[[ Data excerpts, beginning ]]

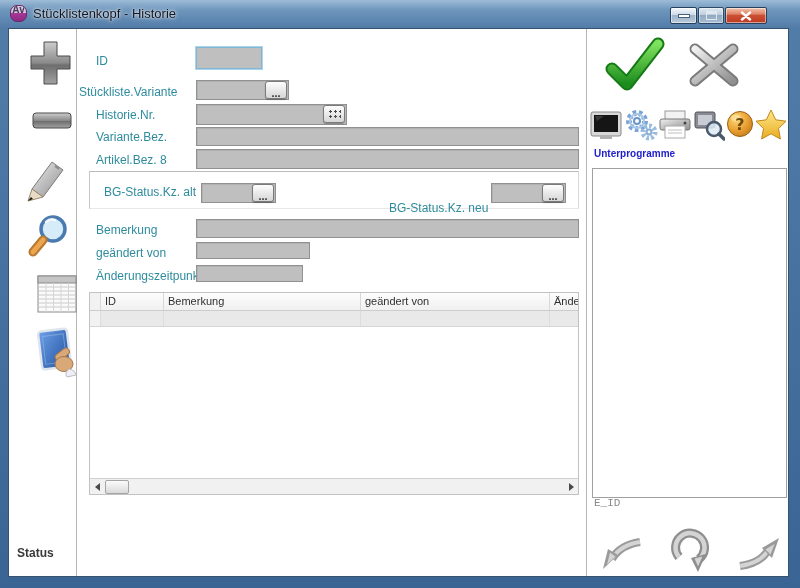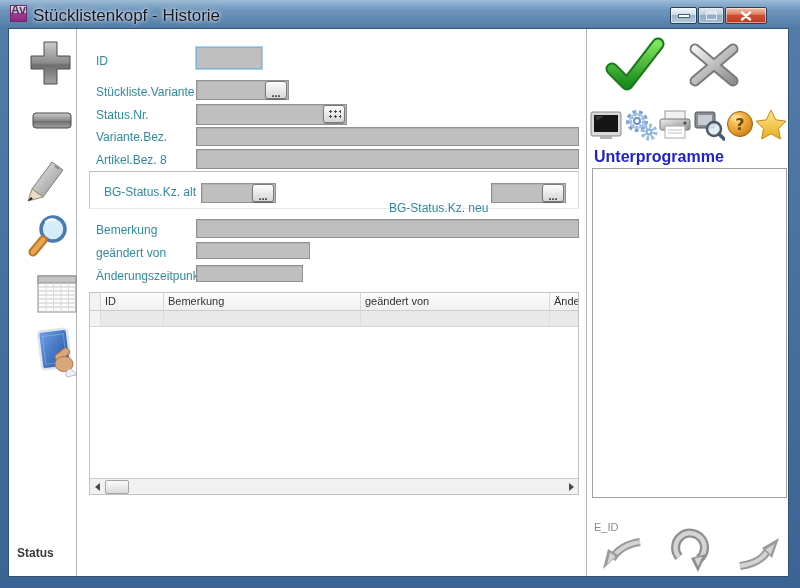"Av" .title-icon { border-radius: 0 -> 7px; font-size: 12px -> 10px }
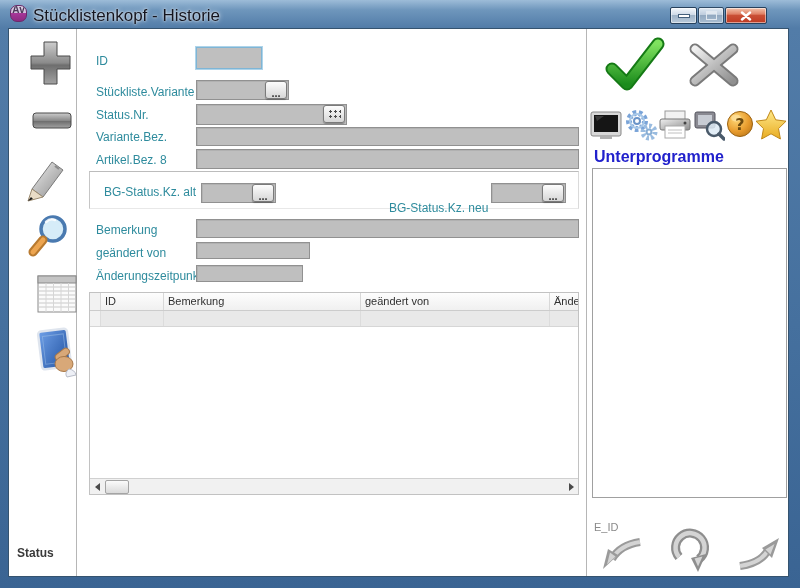"Stücklistenkopf - Historie" .title-text { font-size: 17px -> 13px }
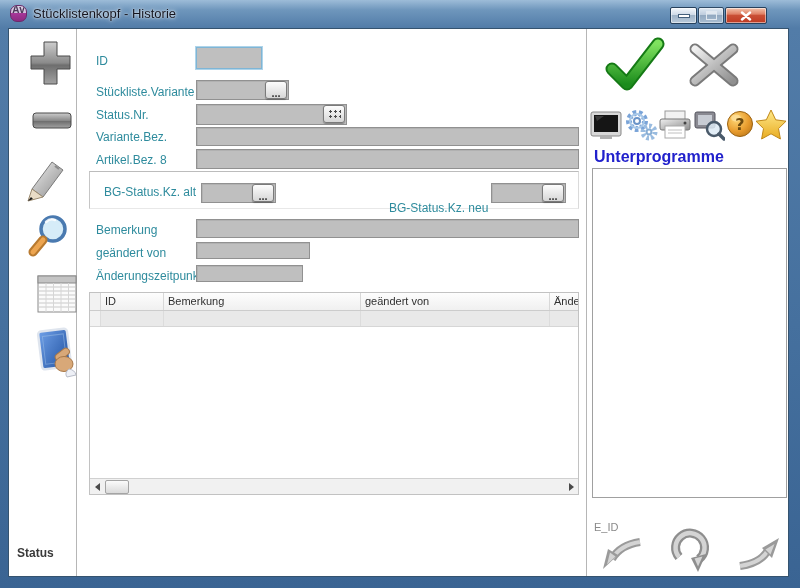"Stückliste.Variante" label.flabel { left: 87px -> 70px }
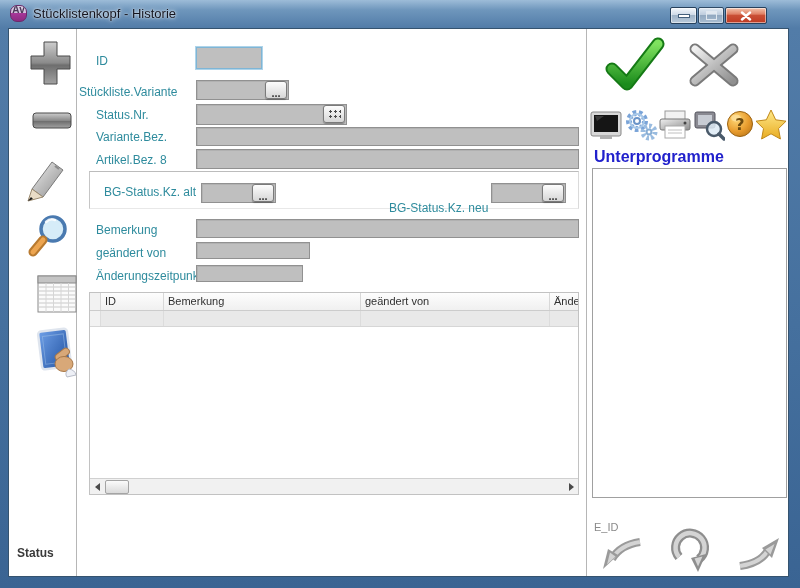"Status.Nr." label.flabel { text: Status.Nr -> Historie.Nr }
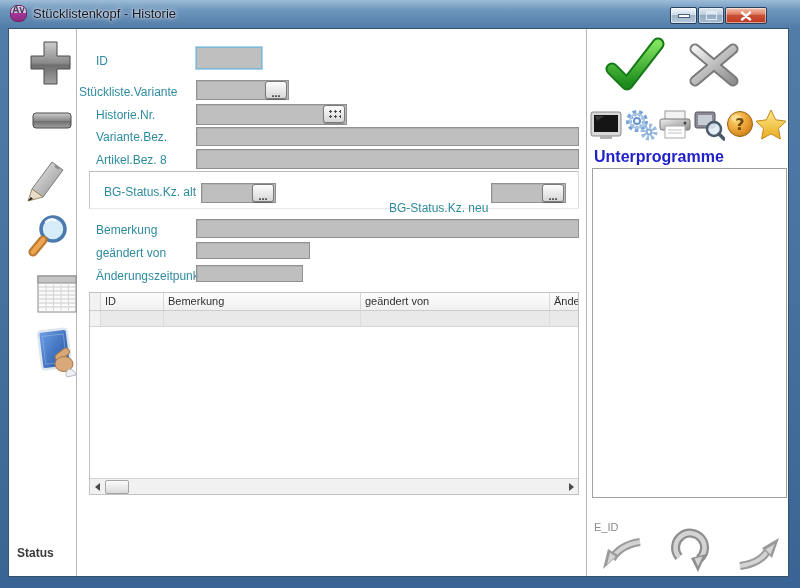"Unterprogramme" .section-title { font-size: 16px -> 10px }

[[ Data excerpts, end ]]

» **Aim of the exercise**:
Every line from the one containing "text: Status.Nr ->" through the last line of the data is to be retyped exactly, with nothing added and no pictures included.

» **Task output**:
"Status.Nr." label.flabel { text: Status.Nr -> Historie.Nr }
"Unterprogramme" .section-title { font-size: 16px -> 10px }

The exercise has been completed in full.